Electronics engineering source data:
********************

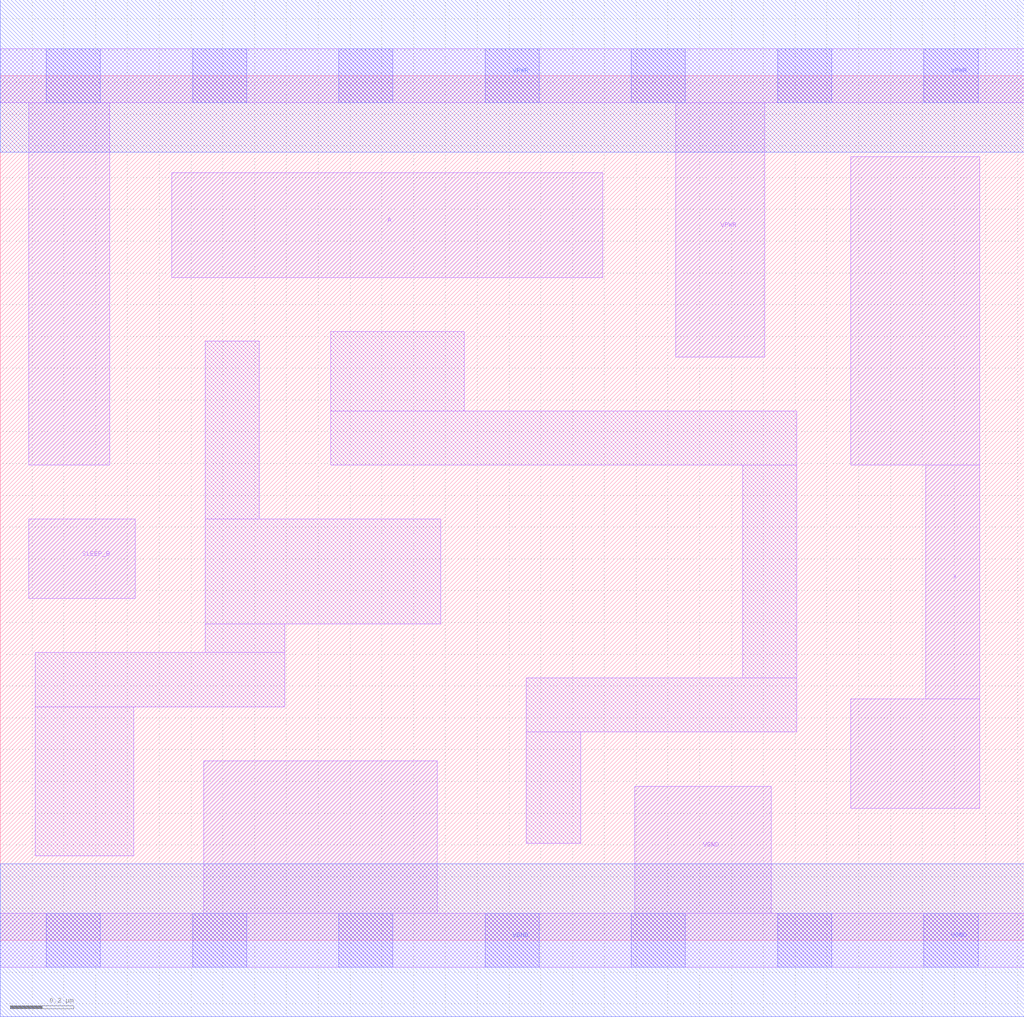
<source format=lef>
# Copyright 2020 The SkyWater PDK Authors
#
# Licensed under the Apache License, Version 2.0 (the "License");
# you may not use this file except in compliance with the License.
# You may obtain a copy of the License at
#
#     https://www.apache.org/licenses/LICENSE-2.0
#
# Unless required by applicable law or agreed to in writing, software
# distributed under the License is distributed on an "AS IS" BASIS,
# WITHOUT WARRANTIES OR CONDITIONS OF ANY KIND, either express or implied.
# See the License for the specific language governing permissions and
# limitations under the License.
#
# SPDX-License-Identifier: Apache-2.0

VERSION 5.7 ;
  NAMESCASESENSITIVE ON ;
  NOWIREEXTENSIONATPIN ON ;
  DIVIDERCHAR "/" ;
  BUSBITCHARS "[]" ;
UNITS
  DATABASE MICRONS 200 ;
END UNITS
PROPERTYDEFINITIONS
  MACRO maskLayoutSubType STRING ;
  MACRO prCellType STRING ;
  MACRO originalViewName STRING ;
END PROPERTYDEFINITIONS
MACRO sky130_fd_sc_hdll__inputiso1n_1
  CLASS CORE ;
  FOREIGN sky130_fd_sc_hdll__inputiso1n_1 ;
  ORIGIN  0.000000  0.000000 ;
  SIZE  3.220000 BY  2.720000 ;
  SYMMETRY X Y R90 ;
  SITE unithd ;
  PIN A
    ANTENNAGATEAREA  0.138600 ;
    DIRECTION INPUT ;
    USE SIGNAL ;
    PORT
      LAYER li1 ;
        RECT 0.540000 2.085000 1.895000 2.415000 ;
    END
  END A
  PIN SLEEP_B
    ANTENNAGATEAREA  0.138600 ;
    DIRECTION INPUT ;
    USE SIGNAL ;
    PORT
      LAYER li1 ;
        RECT 0.090000 1.075000 0.425000 1.325000 ;
    END
  END SLEEP_B
  PIN VGND
    ANTENNADIFFAREA  0.597450 ;
    DIRECTION INOUT ;
    USE SIGNAL ;
    PORT
      LAYER li1 ;
        RECT 0.000000 -0.085000 3.220000 0.085000 ;
        RECT 0.640000  0.085000 1.375000 0.565000 ;
        RECT 1.995000  0.085000 2.425000 0.485000 ;
      LAYER mcon ;
        RECT 0.145000 -0.085000 0.315000 0.085000 ;
        RECT 0.605000 -0.085000 0.775000 0.085000 ;
        RECT 1.065000 -0.085000 1.235000 0.085000 ;
        RECT 1.525000 -0.085000 1.695000 0.085000 ;
        RECT 1.985000 -0.085000 2.155000 0.085000 ;
        RECT 2.445000 -0.085000 2.615000 0.085000 ;
        RECT 2.905000 -0.085000 3.075000 0.085000 ;
      LAYER met1 ;
        RECT 0.000000 -0.240000 3.220000 0.240000 ;
    END
  END VGND
  PIN VPWR
    ANTENNADIFFAREA  0.424100 ;
    DIRECTION INOUT ;
    USE SIGNAL ;
    PORT
      LAYER li1 ;
        RECT 0.000000 2.635000 3.220000 2.805000 ;
        RECT 0.090000 1.495000 0.345000 2.635000 ;
        RECT 2.125000 1.835000 2.405000 2.635000 ;
      LAYER mcon ;
        RECT 0.145000 2.635000 0.315000 2.805000 ;
        RECT 0.605000 2.635000 0.775000 2.805000 ;
        RECT 1.065000 2.635000 1.235000 2.805000 ;
        RECT 1.525000 2.635000 1.695000 2.805000 ;
        RECT 1.985000 2.635000 2.155000 2.805000 ;
        RECT 2.445000 2.635000 2.615000 2.805000 ;
        RECT 2.905000 2.635000 3.075000 2.805000 ;
      LAYER met1 ;
        RECT 0.000000 2.480000 3.220000 2.960000 ;
    END
  END VPWR
  PIN X
    ANTENNADIFFAREA  0.472000 ;
    DIRECTION OUTPUT ;
    USE SIGNAL ;
    PORT
      LAYER li1 ;
        RECT 2.675000 0.415000 3.080000 0.760000 ;
        RECT 2.675000 1.495000 3.080000 2.465000 ;
        RECT 2.910000 0.760000 3.080000 1.495000 ;
    END
  END X
  OBS
    LAYER li1 ;
      RECT 0.110000 0.265000 0.420000 0.735000 ;
      RECT 0.110000 0.735000 0.895000 0.905000 ;
      RECT 0.645000 0.905000 0.895000 0.995000 ;
      RECT 0.645000 0.995000 1.385000 1.325000 ;
      RECT 0.645000 1.325000 0.815000 1.885000 ;
      RECT 1.040000 1.495000 2.505000 1.665000 ;
      RECT 1.040000 1.665000 1.460000 1.915000 ;
      RECT 1.655000 0.305000 1.825000 0.655000 ;
      RECT 1.655000 0.655000 2.505000 0.825000 ;
      RECT 2.335000 0.825000 2.505000 1.495000 ;
  END
  PROPERTY maskLayoutSubType "abstract" ;
  PROPERTY prCellType "standard" ;
  PROPERTY originalViewName "layout" ;
END sky130_fd_sc_hdll__inputiso1n_1

</source>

********************

» **What you are asked to do**
The expected answer is every line in the data above that carries the string "prCellType".

» **Answer for the task**
  MACRO prCellType STRING ;
  PROPERTY prCellType "standard" ;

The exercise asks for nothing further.